Please print the permutation after all queries are performed. This problem is really easy because just trace the beginning position. Actually, the original problem can also be solved by a similar technique.
That is why LxR->RxL can be treated as a rotation. Appending x to the end, it becomes LxRx -> RxLx. 

#include <stdio.h>

int a[100001];
int pos[100000];

int main() {
  int n, q;
  scanf("%d %d", &n, &q);
  for (int i = 0; i < n; i++) {
    scanf("%d", &a[i]);
    a[i]--;
    pos[a[i]] = i;
  }
  int k = n;
  while (q--) {
    int b;
    scanf("%d", &b);
    b--;
    a[k] = b;
    int tmp = pos[b];
    pos[b] = k;
    k = tmp;
  }
  for (int i = 0; i < n; i++) {
    if (i) putchar(' ');
    printf("%d", a[(i + k + 1) % (n + 1)] + 1);
  }
  putchar('\n');
}

Knapsack and Queries

https://jag2018summer-day2.contest.atcoder.jp/tasks/jag2018summer_day2_d

It's very interesting.
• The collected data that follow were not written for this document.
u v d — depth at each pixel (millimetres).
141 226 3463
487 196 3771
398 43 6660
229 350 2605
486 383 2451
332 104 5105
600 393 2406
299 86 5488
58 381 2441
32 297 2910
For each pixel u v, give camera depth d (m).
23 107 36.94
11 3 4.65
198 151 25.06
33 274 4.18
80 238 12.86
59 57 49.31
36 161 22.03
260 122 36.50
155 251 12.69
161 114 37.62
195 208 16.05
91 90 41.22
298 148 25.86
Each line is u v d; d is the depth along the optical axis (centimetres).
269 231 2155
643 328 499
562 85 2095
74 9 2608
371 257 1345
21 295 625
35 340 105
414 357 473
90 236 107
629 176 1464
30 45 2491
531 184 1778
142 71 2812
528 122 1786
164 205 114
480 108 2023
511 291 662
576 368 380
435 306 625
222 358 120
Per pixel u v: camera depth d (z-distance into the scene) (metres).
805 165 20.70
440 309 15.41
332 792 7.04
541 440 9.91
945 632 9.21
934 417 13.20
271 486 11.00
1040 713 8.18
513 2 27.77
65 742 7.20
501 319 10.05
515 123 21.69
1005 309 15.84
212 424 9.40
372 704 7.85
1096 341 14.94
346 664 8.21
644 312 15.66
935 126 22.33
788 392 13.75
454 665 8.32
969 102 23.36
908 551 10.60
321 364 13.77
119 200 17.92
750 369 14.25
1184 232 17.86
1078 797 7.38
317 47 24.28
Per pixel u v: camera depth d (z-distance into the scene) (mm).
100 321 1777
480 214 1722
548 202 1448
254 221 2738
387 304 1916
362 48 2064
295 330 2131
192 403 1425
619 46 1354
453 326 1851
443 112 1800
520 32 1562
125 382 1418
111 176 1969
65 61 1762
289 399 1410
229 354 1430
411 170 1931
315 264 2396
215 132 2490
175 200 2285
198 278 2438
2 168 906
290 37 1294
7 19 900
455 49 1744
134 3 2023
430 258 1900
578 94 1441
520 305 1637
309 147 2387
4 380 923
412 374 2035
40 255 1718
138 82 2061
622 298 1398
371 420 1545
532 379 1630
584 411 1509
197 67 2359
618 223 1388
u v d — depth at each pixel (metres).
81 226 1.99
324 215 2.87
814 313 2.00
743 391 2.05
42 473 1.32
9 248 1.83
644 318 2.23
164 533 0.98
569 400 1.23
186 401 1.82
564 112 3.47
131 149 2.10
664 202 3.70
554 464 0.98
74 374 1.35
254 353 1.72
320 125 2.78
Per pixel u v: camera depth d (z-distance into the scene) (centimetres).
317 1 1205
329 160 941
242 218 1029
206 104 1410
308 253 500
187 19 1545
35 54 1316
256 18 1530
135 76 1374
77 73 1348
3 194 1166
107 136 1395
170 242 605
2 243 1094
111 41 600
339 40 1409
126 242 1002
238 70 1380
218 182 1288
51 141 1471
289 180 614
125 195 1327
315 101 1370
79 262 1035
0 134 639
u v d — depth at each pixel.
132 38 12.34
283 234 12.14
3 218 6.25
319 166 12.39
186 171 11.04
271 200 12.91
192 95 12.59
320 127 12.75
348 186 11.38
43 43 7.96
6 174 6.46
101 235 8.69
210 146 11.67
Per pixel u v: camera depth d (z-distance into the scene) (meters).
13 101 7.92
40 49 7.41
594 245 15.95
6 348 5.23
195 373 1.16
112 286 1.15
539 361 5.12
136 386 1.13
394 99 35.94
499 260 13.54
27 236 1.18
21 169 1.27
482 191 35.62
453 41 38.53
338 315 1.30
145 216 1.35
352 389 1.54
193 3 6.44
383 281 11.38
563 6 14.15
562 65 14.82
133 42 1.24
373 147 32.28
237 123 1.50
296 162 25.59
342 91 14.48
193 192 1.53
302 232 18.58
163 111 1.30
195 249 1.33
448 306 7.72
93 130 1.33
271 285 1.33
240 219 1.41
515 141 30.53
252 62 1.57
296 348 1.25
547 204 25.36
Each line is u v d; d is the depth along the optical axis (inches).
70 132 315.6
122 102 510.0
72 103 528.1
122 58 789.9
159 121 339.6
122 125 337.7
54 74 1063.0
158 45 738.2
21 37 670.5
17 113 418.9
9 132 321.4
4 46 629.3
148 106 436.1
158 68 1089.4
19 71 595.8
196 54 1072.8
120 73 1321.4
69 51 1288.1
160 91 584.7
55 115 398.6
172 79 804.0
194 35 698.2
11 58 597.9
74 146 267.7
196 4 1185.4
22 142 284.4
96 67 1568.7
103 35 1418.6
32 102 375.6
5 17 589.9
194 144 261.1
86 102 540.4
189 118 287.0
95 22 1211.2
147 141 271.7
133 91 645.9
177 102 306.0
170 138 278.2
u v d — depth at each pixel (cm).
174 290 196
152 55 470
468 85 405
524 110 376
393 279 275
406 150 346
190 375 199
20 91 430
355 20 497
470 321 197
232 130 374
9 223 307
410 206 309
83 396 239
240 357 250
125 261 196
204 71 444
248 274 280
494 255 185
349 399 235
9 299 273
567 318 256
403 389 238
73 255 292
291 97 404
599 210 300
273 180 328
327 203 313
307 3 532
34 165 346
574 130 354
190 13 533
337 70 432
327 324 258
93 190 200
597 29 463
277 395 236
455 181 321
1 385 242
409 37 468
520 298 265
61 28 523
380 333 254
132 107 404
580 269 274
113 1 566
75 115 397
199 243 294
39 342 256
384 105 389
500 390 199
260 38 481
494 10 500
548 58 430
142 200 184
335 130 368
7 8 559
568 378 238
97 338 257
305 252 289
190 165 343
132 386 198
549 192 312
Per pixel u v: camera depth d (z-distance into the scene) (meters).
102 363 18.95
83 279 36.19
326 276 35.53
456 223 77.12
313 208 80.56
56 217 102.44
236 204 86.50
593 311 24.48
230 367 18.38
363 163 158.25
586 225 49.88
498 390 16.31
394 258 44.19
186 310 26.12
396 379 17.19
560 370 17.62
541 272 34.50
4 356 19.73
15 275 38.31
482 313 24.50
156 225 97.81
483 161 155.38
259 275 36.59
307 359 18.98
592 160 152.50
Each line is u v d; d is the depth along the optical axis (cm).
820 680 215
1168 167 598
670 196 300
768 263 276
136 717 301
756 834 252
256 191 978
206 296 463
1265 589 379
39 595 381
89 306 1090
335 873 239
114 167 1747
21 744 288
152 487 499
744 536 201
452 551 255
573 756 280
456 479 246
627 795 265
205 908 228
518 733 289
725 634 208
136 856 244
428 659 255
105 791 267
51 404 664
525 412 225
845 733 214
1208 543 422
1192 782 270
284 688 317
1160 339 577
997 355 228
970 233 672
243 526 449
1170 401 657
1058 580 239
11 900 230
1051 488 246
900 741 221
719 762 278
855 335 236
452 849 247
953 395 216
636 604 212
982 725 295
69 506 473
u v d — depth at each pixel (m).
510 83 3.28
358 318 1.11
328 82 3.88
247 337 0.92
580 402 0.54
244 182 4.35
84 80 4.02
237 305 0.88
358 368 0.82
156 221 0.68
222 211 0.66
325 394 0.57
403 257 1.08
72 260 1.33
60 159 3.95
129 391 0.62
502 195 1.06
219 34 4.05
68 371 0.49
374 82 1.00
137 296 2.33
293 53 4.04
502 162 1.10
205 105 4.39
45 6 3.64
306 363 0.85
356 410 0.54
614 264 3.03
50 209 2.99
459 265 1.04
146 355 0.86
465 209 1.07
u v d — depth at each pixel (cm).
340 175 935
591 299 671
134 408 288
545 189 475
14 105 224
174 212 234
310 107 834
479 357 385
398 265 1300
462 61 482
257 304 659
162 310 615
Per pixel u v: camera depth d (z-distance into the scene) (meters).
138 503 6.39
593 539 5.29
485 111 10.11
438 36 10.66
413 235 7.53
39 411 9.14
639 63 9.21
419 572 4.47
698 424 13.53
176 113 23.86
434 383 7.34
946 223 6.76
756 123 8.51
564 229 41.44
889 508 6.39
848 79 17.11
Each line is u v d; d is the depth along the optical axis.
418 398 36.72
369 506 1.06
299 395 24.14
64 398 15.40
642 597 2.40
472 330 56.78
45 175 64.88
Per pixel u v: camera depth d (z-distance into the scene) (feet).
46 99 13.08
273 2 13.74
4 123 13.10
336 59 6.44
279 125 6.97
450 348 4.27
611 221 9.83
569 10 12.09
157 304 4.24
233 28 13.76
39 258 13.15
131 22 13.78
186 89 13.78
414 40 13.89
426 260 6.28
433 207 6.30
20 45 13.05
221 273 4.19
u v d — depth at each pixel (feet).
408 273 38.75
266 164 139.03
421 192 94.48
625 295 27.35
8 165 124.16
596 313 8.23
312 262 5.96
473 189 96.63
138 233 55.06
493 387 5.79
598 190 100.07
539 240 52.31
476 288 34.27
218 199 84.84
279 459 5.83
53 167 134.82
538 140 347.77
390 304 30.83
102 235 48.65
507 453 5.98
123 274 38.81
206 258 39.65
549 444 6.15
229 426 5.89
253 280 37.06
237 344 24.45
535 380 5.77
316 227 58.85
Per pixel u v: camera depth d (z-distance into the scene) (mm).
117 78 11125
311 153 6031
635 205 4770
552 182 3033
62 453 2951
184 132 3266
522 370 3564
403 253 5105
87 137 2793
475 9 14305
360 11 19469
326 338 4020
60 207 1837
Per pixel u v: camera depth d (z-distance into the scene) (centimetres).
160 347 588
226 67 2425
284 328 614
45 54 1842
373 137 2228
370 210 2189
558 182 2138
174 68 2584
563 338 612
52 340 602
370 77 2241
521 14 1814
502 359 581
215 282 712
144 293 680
The key property is a queue can be simulated by two stacks. Each push query, you can compute new values of dp in O(mod). Pop query is trivial, just ignoring the last operation. Besides, push queries is at most O(Q). So entire performance requires O(Q*mod), it is amortized. It is difficult to devise this algorithm without any suggestion.

https://ideone.com/DIMvq1

I consider my solution is unsafe because the size of queue for sliding minimum is a little short (it must be 1000 but 500).

As I remember, a replacement a queue with two stacks are described in Introduction to Algorithms and Purely Functional Data Structures. I learned at the lecture of algorithms (Maybe it was an exercise or in a short exam).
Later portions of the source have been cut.